Stored data entries
-*-
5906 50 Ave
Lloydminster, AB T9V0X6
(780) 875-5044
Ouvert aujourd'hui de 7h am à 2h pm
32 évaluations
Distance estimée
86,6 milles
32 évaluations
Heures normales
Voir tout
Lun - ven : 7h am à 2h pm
-*-
* WORK INSTRUCTION
The "(780) 875-5044" line through the last line above: set these down exactly and add nothing else.

* RESULT BELOW
(780) 875-5044
Ouvert aujourd'hui de 7h am à 2h pm
32 évaluations
Distance estimée
86,6 milles
32 évaluations
Heures normales
Voir tout
Lun - ven : 7h am à 2h pm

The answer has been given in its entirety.